Plague Marines, the fetid backbone of the Death Guard, are armed with Plague Pistols and Plague Knives as standard and can trade them for Bubotic Weapons. This unhealthy shell is represented in the game by the Lethal Strikes weapon ability, which turns critical hits – normally natural rolls of six – into automatic wounds.

Warhammer 40k Death Guard Models

Many Death Guard are equipped with weapons that spray deadly toxins, such as the Plague Sprayer or Plague Belcher. All of these have the Torrent, Ignore Cover, and Anti-Infantry 2+ abilities, making them lethal infantry removal tools.

Warhammer 40k, Death Guard, Nurgle, Plague Marine, #tz27

Death Guard packs a heavy punch at medium to close range. Foul Blightspawn’s Plague Sprayer is particularly noteworthy: it’s a terrifyingly powerful flamethrower of demonic pus, with D6 Strength 7, AP -2, Damage 2 attacks that auto-hit and wounds infantry on a 2+. Mortarion’s silent bodyguards, the Deathshroud Terminators, carry smaller versions called Plaguespurt gauntlets alongside their vicious Manreaper scythes.

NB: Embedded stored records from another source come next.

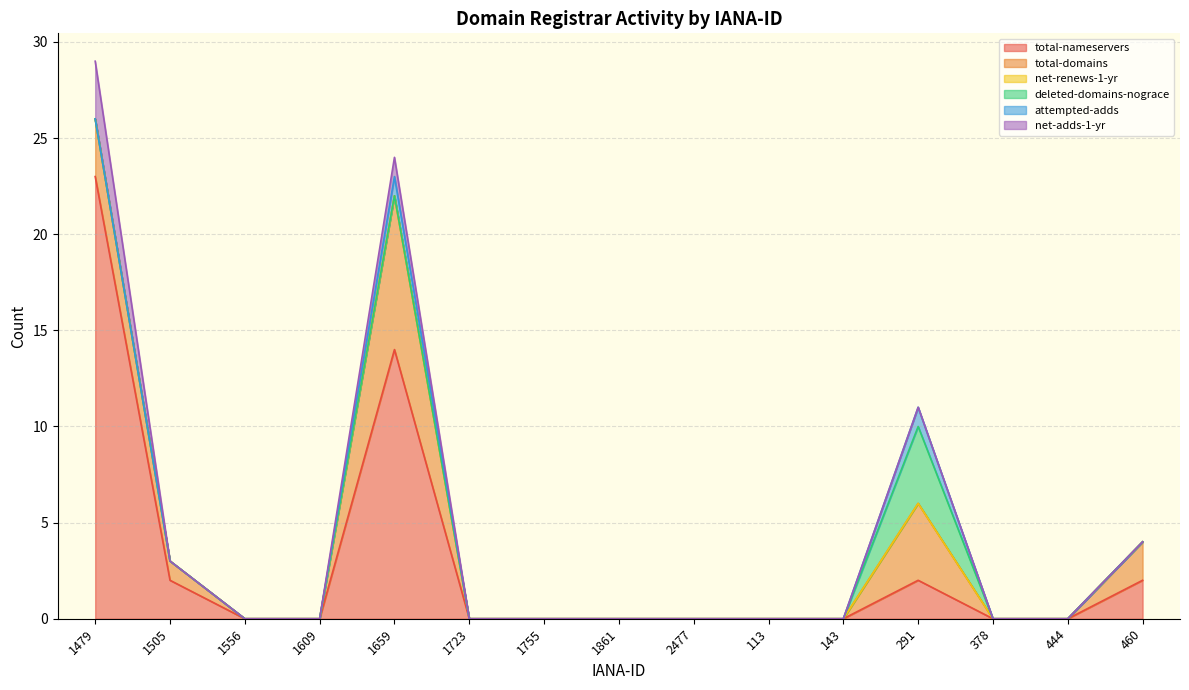

Is the value of net-renews-1-yr at 143 greater than the value of total-nameservers at 2477?

No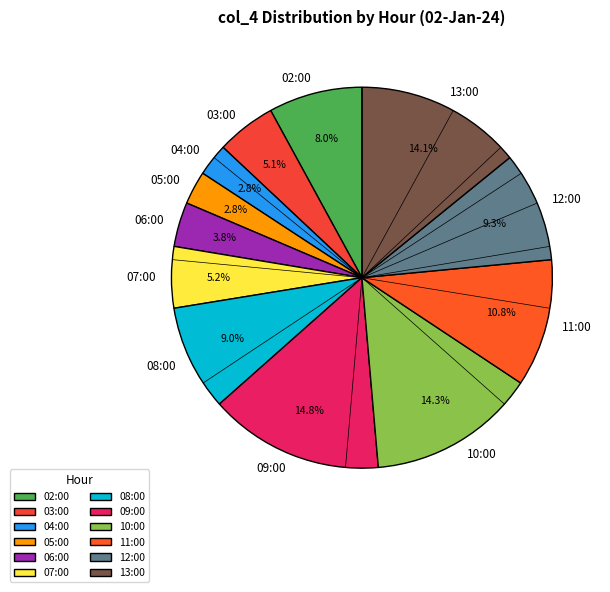

Which has a higher value, 06:00 or 04:00?

06:00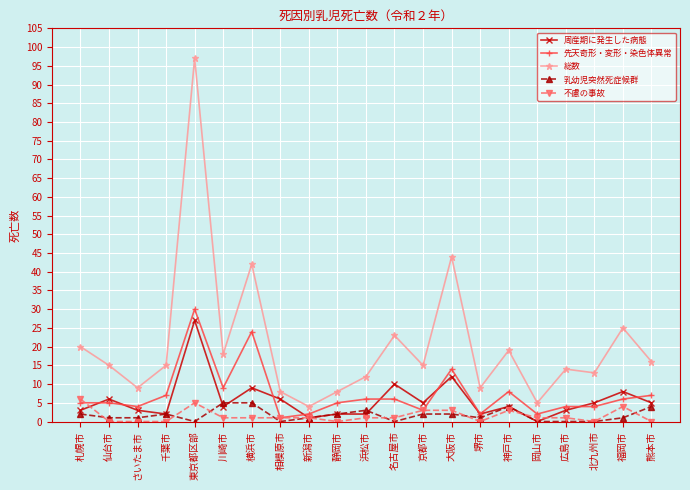

Count the number of data series in this chart.

5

Since their first incarnation in The Lost and Damned, the Death Guard have carried Blight Grenades – tiny heads filled with God’s foulest gifts.

All Plague Marines in power armor have the Grenade keyword, giving them access to the basic Stratagem of the same name. Biologus Putrifier is absolutely attached to Exotic and Esoteric Explosives and can use Stratagema Grenade for free once per turn.

To free up your elite infantry to close in on the enemy, use cheap troops (like Poxwalkers and Cultists) and ranged vehicles (like Plagueburst Crawlers and Predators) that can sit on objectives and lend their fire everywhere.

Custom Death Guard Models

The Death Guard Combat Patrol box contains a wave of 30 poxwalkers, seven plague sailors, a Biologus Putrifier and the dreaded Typhus. This is a solid start to any force: Typhus is a terrifying Warlord that combines psychic power, combat prowess, and an advantage to Poxwalkers in one filthy package.

Although Typhus can join a unit of Poxwalkers, you might want to put him in a unit of Terminators to benefit from Deep Strike.